--- START Selection ---

Alice Weekly Meeting: Software for Hardware Accelerators

Europe/Zurich
Zoom Meeting ID
61230224927
Host
David Rohr
Useful links
Join via phone
Zoom URL
    • 10:00 10:20
      Discussion 20m
      Speaker: David Rohr (CERN)

      Color code: (criticalnews from this week: blue, news from last week: purple, no news: black)

      Sync reconstruction

       

      Async reconstruction

      • Need to investigate short GPU stall problem.
      • Limiting factor for pp workflow is now the TPC time series, which is to slow and creates backpressure (costs ~20% performance on EPNs). Enabled multi-threading as recommended by Matthias - need to check if it works.
      • Test with GPU GRID jobs at NERSC pending.
      • Will tune existing 16-core settings, add a SITEARCH for 16core CPU, and 16coreCPU + generic NVIDIA / AMD GPU, like for 8 core.
      • Will retune EPN async workflow for TPC + ITS on GPU on 2025 data.

       

      GPU ROCm / compiler topics:

      • Problem with building ONNXRuntime with MigraphX support.
      • Need to find a way to build ONNXRuntime with support for CUDA and for ROCm.
      • Try to find a better solution for the problem with __device__ inline functions leaking symbols in the host code.
      • Need to check ROCm 7.2 corrtecness.
      • Need to understand and fix crash on RTX Pro 6000 reported by Oliver.
      • Need to understand deterministic mode issue on AMD Pro 9700 reported by Oliver.
      • Understand deterministic mode issue on NVIDIA Blackwell.
      • Performance issue on Blackwell fixed (see below).

       

      TPC / GPU Processing 

      • WIP: Use alignas() or find a better solution to fix alignment of monte carlo labels: https://its.cern.ch/jira/browse/O2-5314
      • Waiting for TPC to fix bogus TPC transformations for good, then we can revert the workaround.
      • Final solution: merging transformation maps on the fly into a single flat object:
        • Maps now yielding correct results, but 1.5x performance regression running on GPUs.

--- END Selection ---
--- START Stored data ---

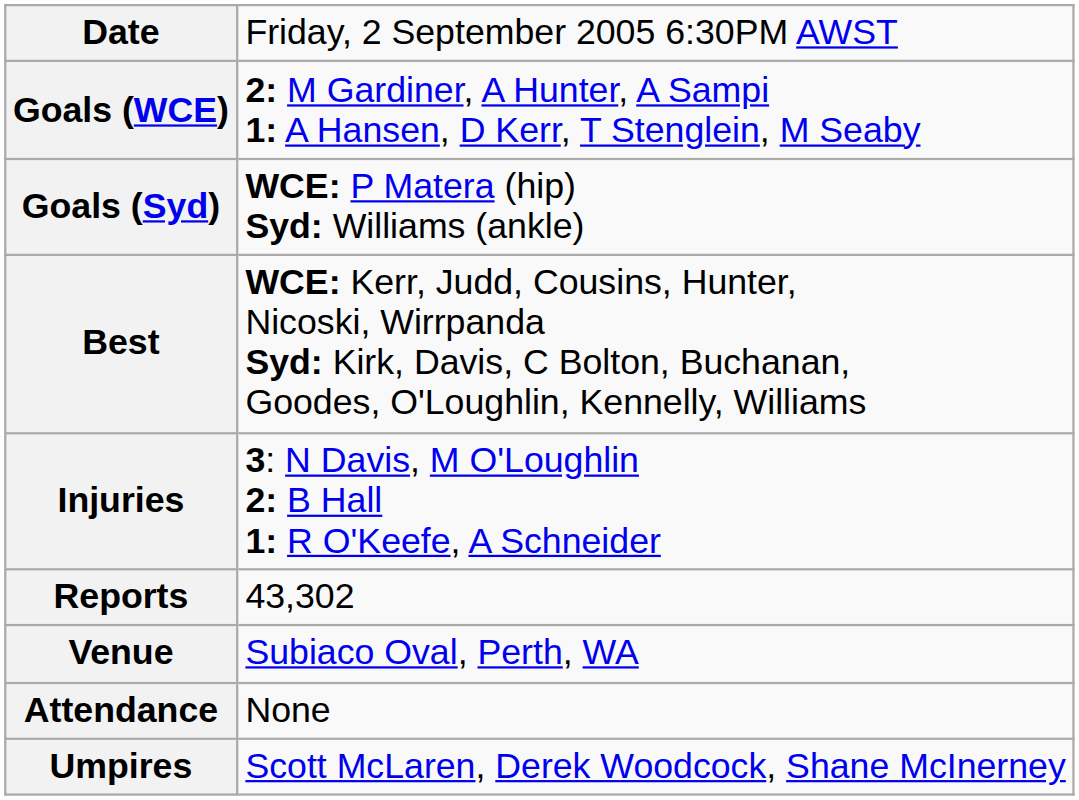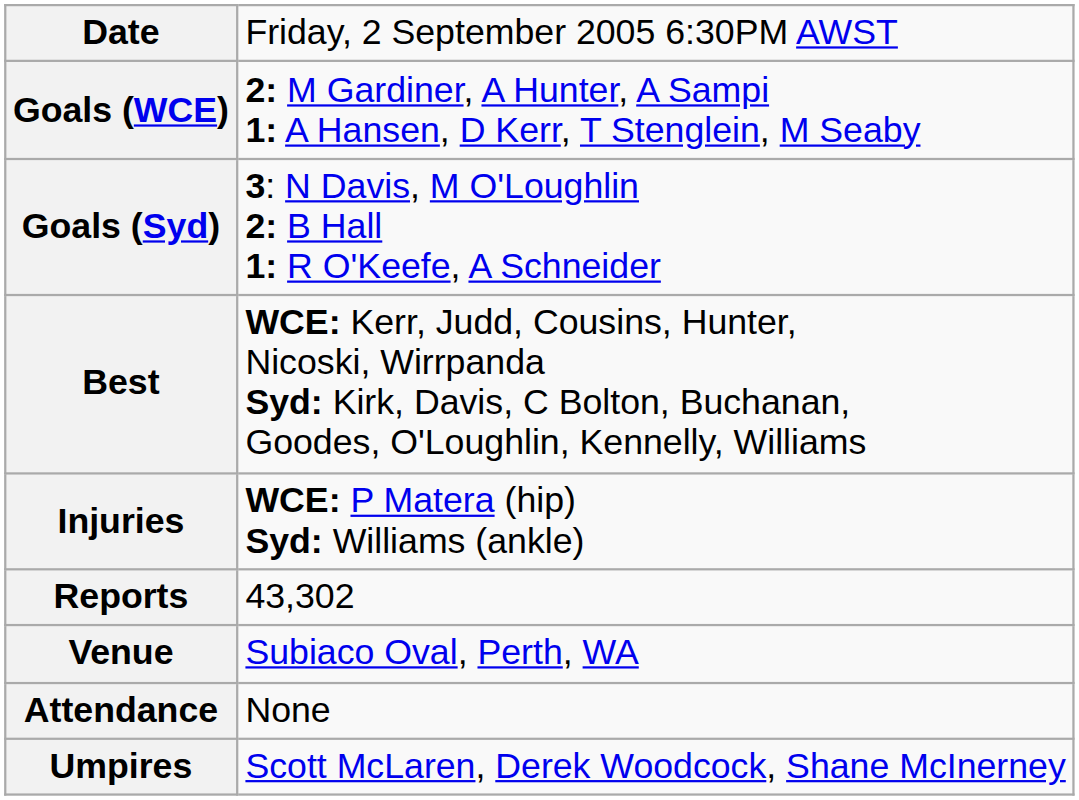Goals (Syd) | column 2: WCE: P Matera (hip) Syd: Williams (ankle) -> 3: N Davis, M O'Loughlin 2: B Hall 1: R O'Keefe, A Schneider
Injuries | column 2: 3: N Davis, M O'Loughlin 2: B Hall 1: R O'Keefe, A Schneider -> WCE: P Matera (hip) Syd: Williams (ankle)
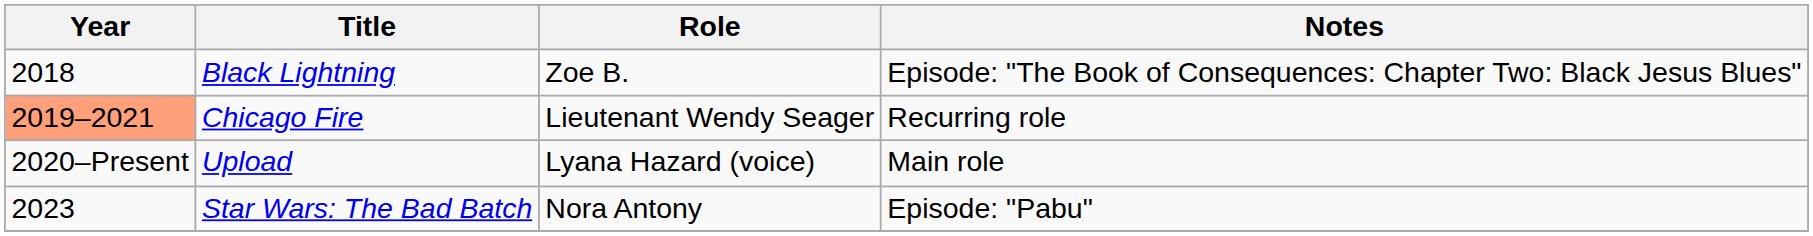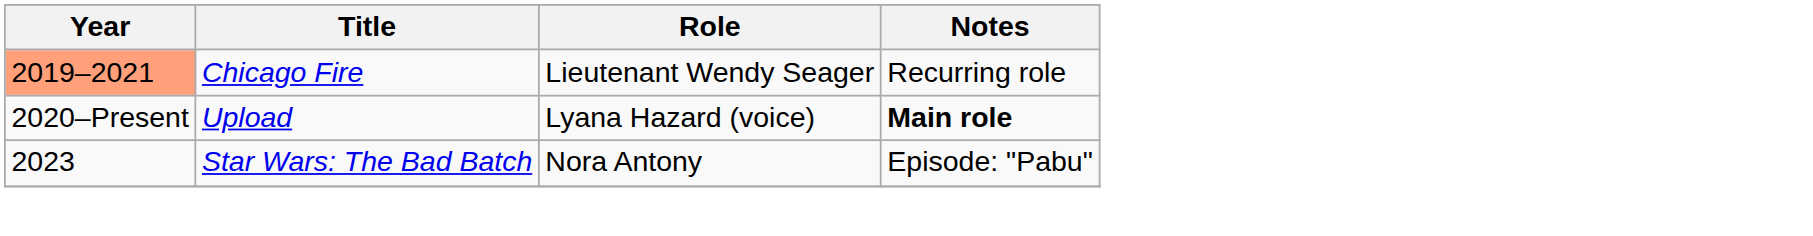- row: 2018 | Black Lightning | Zoe B. | Episode: "The Book of Consequences: Chapter Two: Black Jesus Blues"
Upload | Notes: normal -> bold
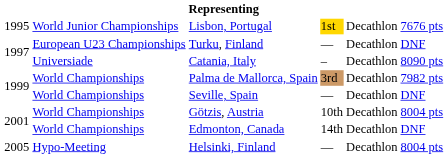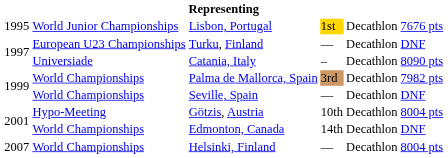Götzis, Austria | column 2: World Championships -> Hypo-Meeting
Helsinki, Finland | column 1: 2005 -> 2007
Helsinki, Finland | column 2: Hypo-Meeting -> World Championships
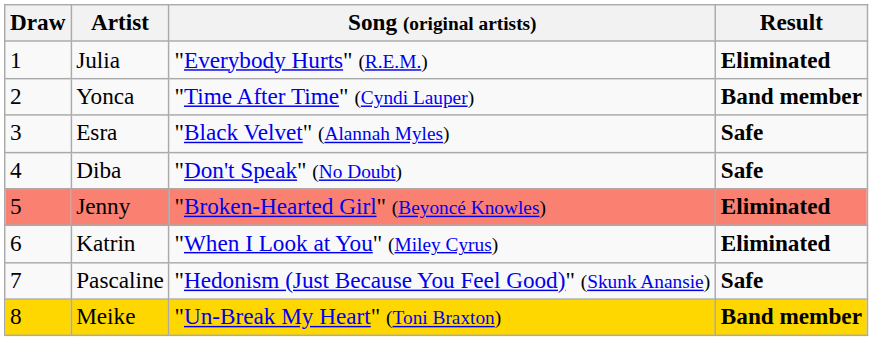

--- END Stored data ---

- _What this exercise asks_:
a - Please duplicate the passage of the accelerator meeting notes that begins at the words "Async reconstruction" and stops after "for 8 core.".
b - Write the next part of the accelerator meeting notes, picking up right after their last line.

- _Results of the exercise_:
a -
Async reconstruction

      • Need to investigate short GPU stall problem.
      • Limiting factor for pp workflow is now the TPC time series, which is to slow and creates backpressure (costs ~20% performance on EPNs). Enabled multi-threading as recommended by Matthias - need to check if it works.
      • Test with GPU GRID jobs at NERSC pending.
      • Will tune existing 16-core settings, add a SITEARCH for 16core CPU, and 16coreCPU + generic NVIDIA / AMD GPU, like for 8 core.

b -
        • PR is now green in the CI, POD version of the fasttransform and merging of the maps integrated (thanks to Ruben and Matthias and of course Sergey!)
        • Remaining regression with the new maps vs old maps is due to reduced L2 cache hit rate (to be understood why, perhaps larger metadata?).
          • This is compensated when the maps are merged since we query only 1 map, but could still be improved.
          • Discussing with Sergey why new version is worse with respect to cache, Sergey is interested in reproducing and improving it.
          • If we still want to change it, I would wait with merging, since otherwise we need yet another compatibility layer to load maps that were created in between.
        • On MI50, still miscompiles when RTC and dEdx are enabled.
        • New code without RTC is 14% faster than old code with RTC on MI50.
        • New maps fix performance issues on new NVIDIA GPUs. 4090 is roughly 3x faster (with RTC vs with RTC).
      • Need to check the problem with ONNX external memory allocator.
      • Next high priority topic: Improvements for cluster sharing and cluster attachment at lower TPC pad rows. PR: https://github.com/AliceO2Group/AliceO2/pull/14542
      • Check for unnecessary f64 instructions in GPU code.
      • Want to retune NVIDIA Blackwell after the performance issue was fixed, and manually look what can be optimized, to get a first realistic estimate how many GPUs we need.
      • Working on some improvements for general GPU code and TPC POD Fast Transform: get rid of defines, use constexpr; unify multiply defined constants, and use global GPU constants in FastTransform, move TPCFastTransformGeo to GPU constant memory.
      • Matthias is working to get rid of FlatObject dependency in FastTransform splines, will reduce memory foorprint slightly and hopefully improve cache efficiency.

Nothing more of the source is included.